La cultura de la modernidad líquida ya no tiene un populacho al que ilustrar y ennoblecer, sino clientes que seducir. Zygmunt Bauman. Sociólogo y filósofo polaco
E. RAMOS CRESPO
“¡Gran oportunidad! Safari humano. El próximo domingo, a las 12 de la mañana, un puesto de tirador en la torre de la Catedral de Astorga. Podrá abatir hasta diez personas que pasen por la calle. Precio, 20.000 euros. Mil euros extra por cada abatido por encima del cupo. Incluye transporte y noche de hotel”.

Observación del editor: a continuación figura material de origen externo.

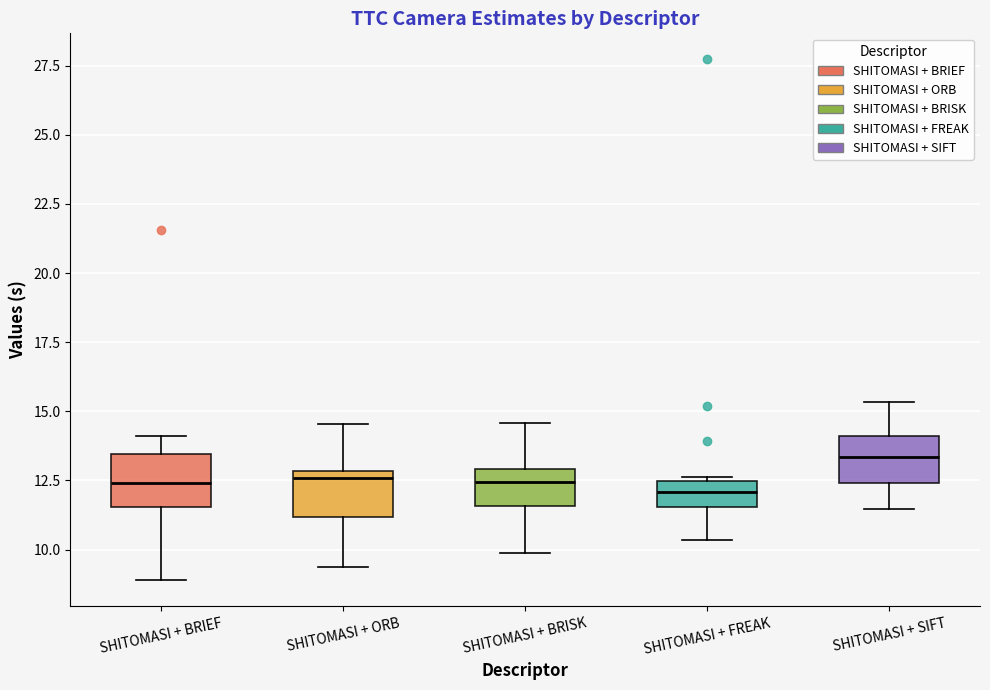

Reading left to right, transcribe this box plot: for each box, give where its median line is, the range the box spans, and where its two whiskers end, as read against the y-axis. The values are not printed on the chart, so give them approximately, as read against the axis.

SHITOMASI + BRIEF: median 12.5, box 11.5 to 13.5, whiskers 9.0 to 14.0
SHITOMASI + ORB: median 12.5, box 11.0 to 13.0, whiskers 9.5 to 14.5
SHITOMASI + BRISK: median 12.5, box 11.5 to 13.0, whiskers 10.0 to 14.5
SHITOMASI + FREAK: median 12.0, box 11.5 to 12.5, whiskers 10.5 to 12.5 (just above the box's upper edge)
SHITOMASI + SIFT: median 13.5, box 12.5 to 14.0, whiskers 11.5 to 15.5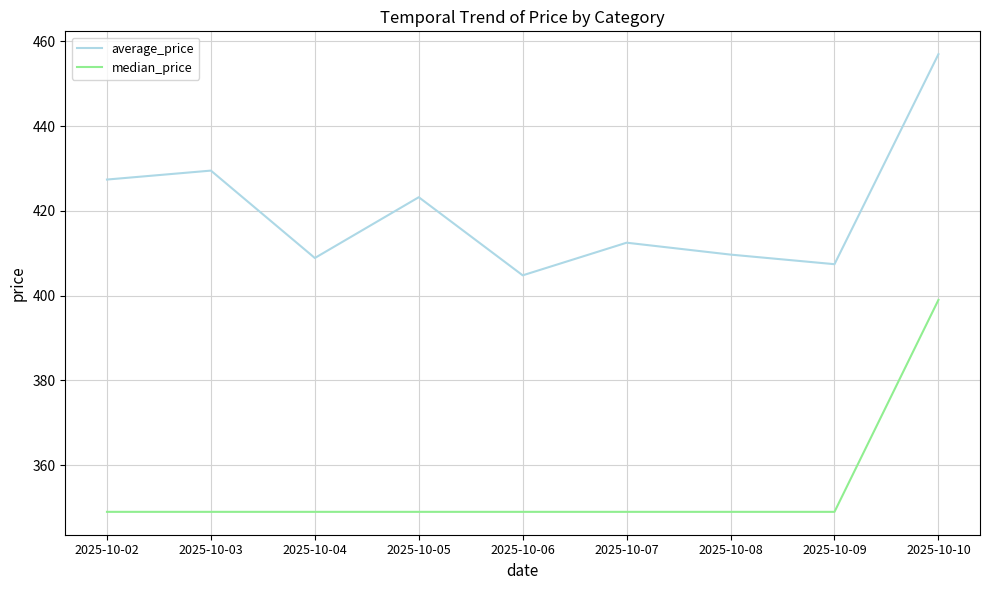

What is the sum of all median_price values?

3191.0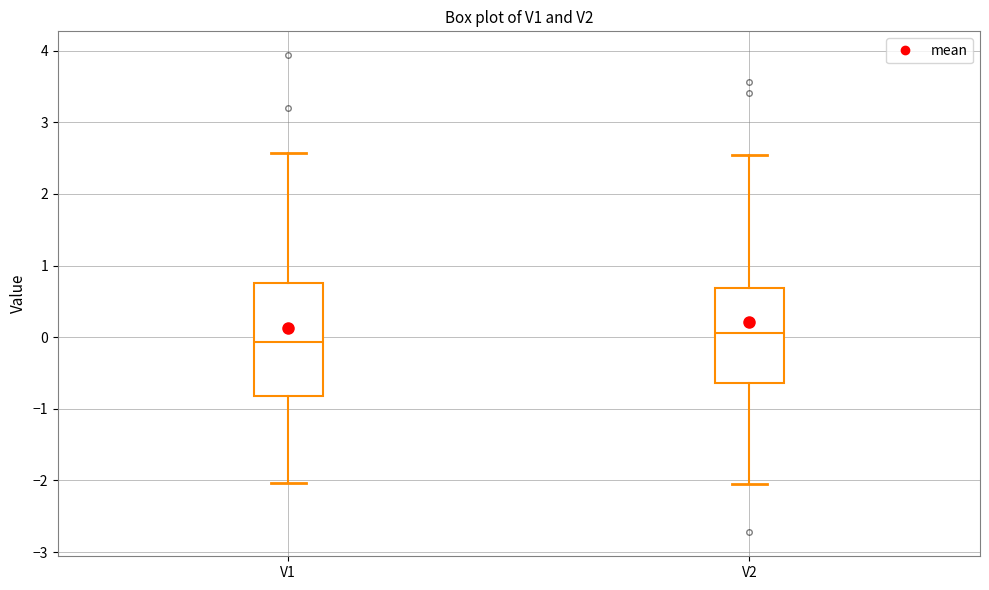

Which box's median line is the highest?

V2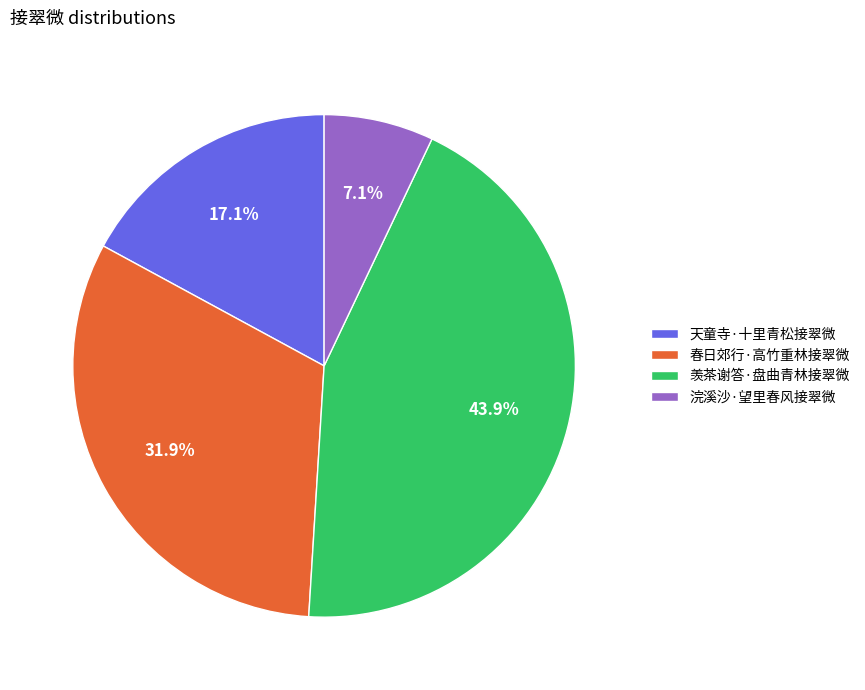

What is the ratio of the value at 天童寺·十里青松接翠微 to the value at 羡茶谢答·盘曲青林接翠微?

0.4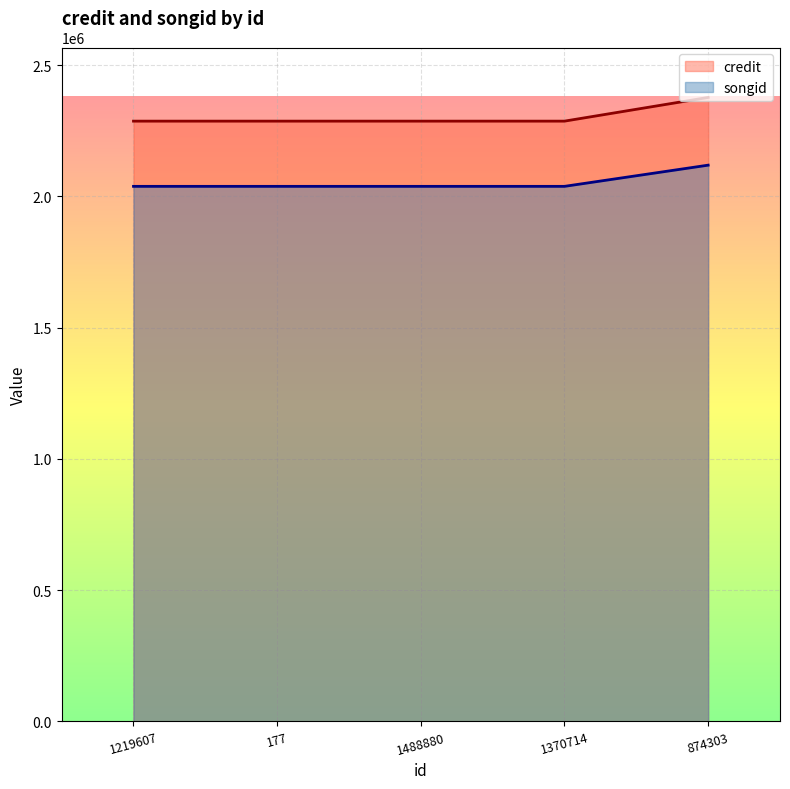

List the series in order of their peak value, lowest first.

songid, credit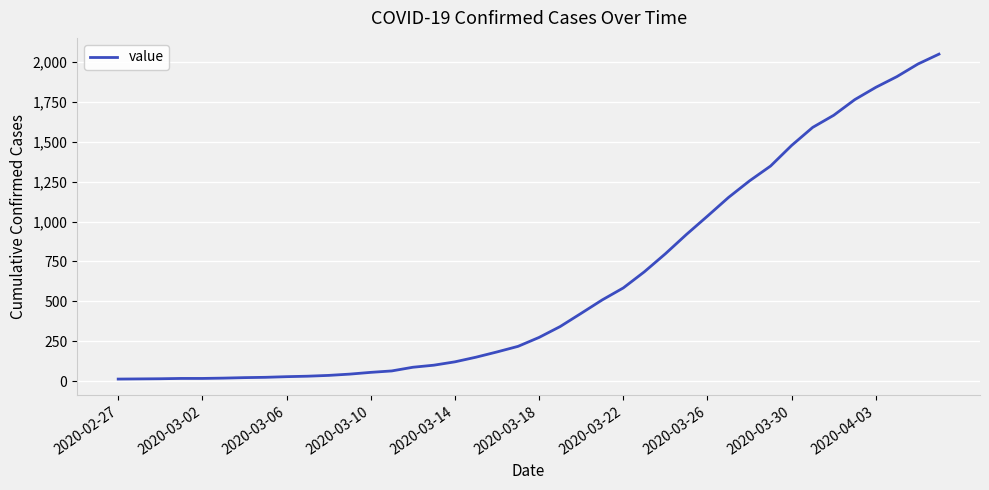

What is the difference between the maximum and minimum values?

2036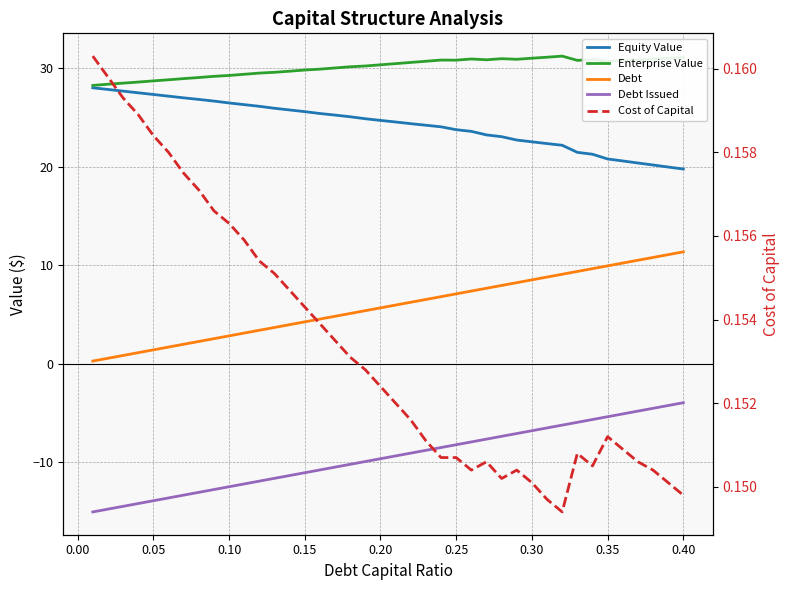

What is the difference between the maximum and minimum values in the Enterprise Value series?

3.0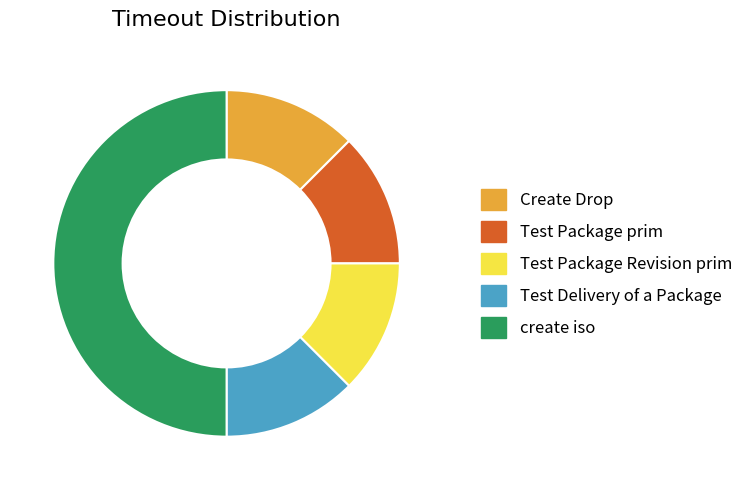

Does Test Delivery of a Package account for over 50% of the chart?

No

Una barbaridad ¿verdad? Pues algo así debió publicitarse hace 30 años en Milán para que los aficionados al tiro pudieran acudir a puestos de francotirador protegidos en edificios altos del Bulevar Mese Selimovica de Sarajevo. Un juez italiano ha abierto un procedimiento sobre esta aberración humana de la que ya a mediados de los 90 del siglo pasado se habló tanto en Italia como en las zonas de guerra de Bosnia-Herzegovina, aunque se ve que hasta ahora la justicia no había encontrado hilo firme del que tirar.
Que haya personas que acudan a “matar gente” anónima como quien acude a una cacería de jabalíes revela hasta qué punto este mundo ya solo tiene solución a través del meteorito. Y podemos echar mano del argumentario cuñado de que la culpa de todo esto la tienen las redes sociales, los chemtrails con los que según los paranoides nos están fumigando, la trilateral o el millonario Soros. No, miren. Esto ocurrió hace 30 años cuando las redes sociales eran un ensayo e internet accesible a todo el mundo no era ni adolescente. Que un enfermo sociópata tenga la ocurrencia de ver negocio en eso y que, efectivamente, lo sea, responde a que en el ser humano, entre tanto bien, también anida mucho mal. Así, por naturaleza.
Con la noticia de la apertura del procedimiento judicial en Milán se ha oído de todo. También echar la culpa a los videojuegos. Quizás la banalización de la violencia esté en muchos de esos soportes; quizás desde niños nos acostumbramos a “matar en la pantalla”, pero si convenimos que esa pulsión está en el ser humano, seguramente el éxito de los videojuegos violentos no sea causa sino consecuencia de lo que somos. Nos entretienen porque nos permiten sublimar esos instintos y matar figuras virtuales en lugar de ir a la avenida de los Francotiradores de Sarajevo… o a u tu colegio de Estados Unidos.
Otra cosa es que, precisamente, esos soportes de “cultura popular” estén siendo un agente ideologizador a veces explícito y otras subliminal de quienes estamos viviendo en nuestras sociedades y, de una u otra manera, marcando su presente y su futuro.
Hace más de 50 años el periodista argentino Ariel Dorfman escribió un ensayo, ayudado por el semiólogo belga Armand Mattelart que tituló “Para leer al Pato Donald”. Con la técnica tan en boga en aquellos años 70 del análisis de contenido, desmenuzó cómo a través de historietas infantiles aparentemente blancas de la factoría Disney, se guionizaba un modelo de sociedad profundamente reaccionario que pretendía modelar la forma de pensar de los adultos del futuro. Desde entonces, la cosa ha seguido y quien ha pretendido influir en las sociedades futuras, ha tenido mucho cuidado en sembrar su ideología más en productos de ocio que en libros de texto. Fructifica mucho más
Hoy, en la bloqueada Rusia, se está desarrollando una poderosa industria de videoarte y juegos virtuales que en muchas ocasiones, emulan los soportes que han triunfado en occidente venidos de Estados Unidos o Japón, pero eso sí: los buenos son los míos y los villanos que hay que eliminar son los otros.
Como en un espejo, al lado, hoy Polonia es dentro de la UE la potencia más destacada en la generación de videojuegos. Quizás no sea casual que, con Hungría, sea el país punta de lanza de conservadurismo más acendrado en la Unión Europea.
Tampoco nos engañemos: trasladar la pugna bélica a espacios reglados e incruentos es viejo como el deporte o el ajedrez, que no son sino sublimaciones, vía juego, de la pelea con sangre y a muerte. De que no nos despedazásemos al menos entre nosotros, se han ido intentado hacer cargo las religiones: bajo la amenaza de un Dios, los individuos de un grupo debían someterse a una serie de normas que siempre tendían a que el grupo se conservase y acrecentase para ser más fuertes respecto del resto. A lo mejor ese desprecio por la vida del prójimo también tiene que ver con la disolución de los preceptos de la religión que, más allá de otras consideraciones, habían servido como herramienta de paz social durante generaciones en muchos sitios.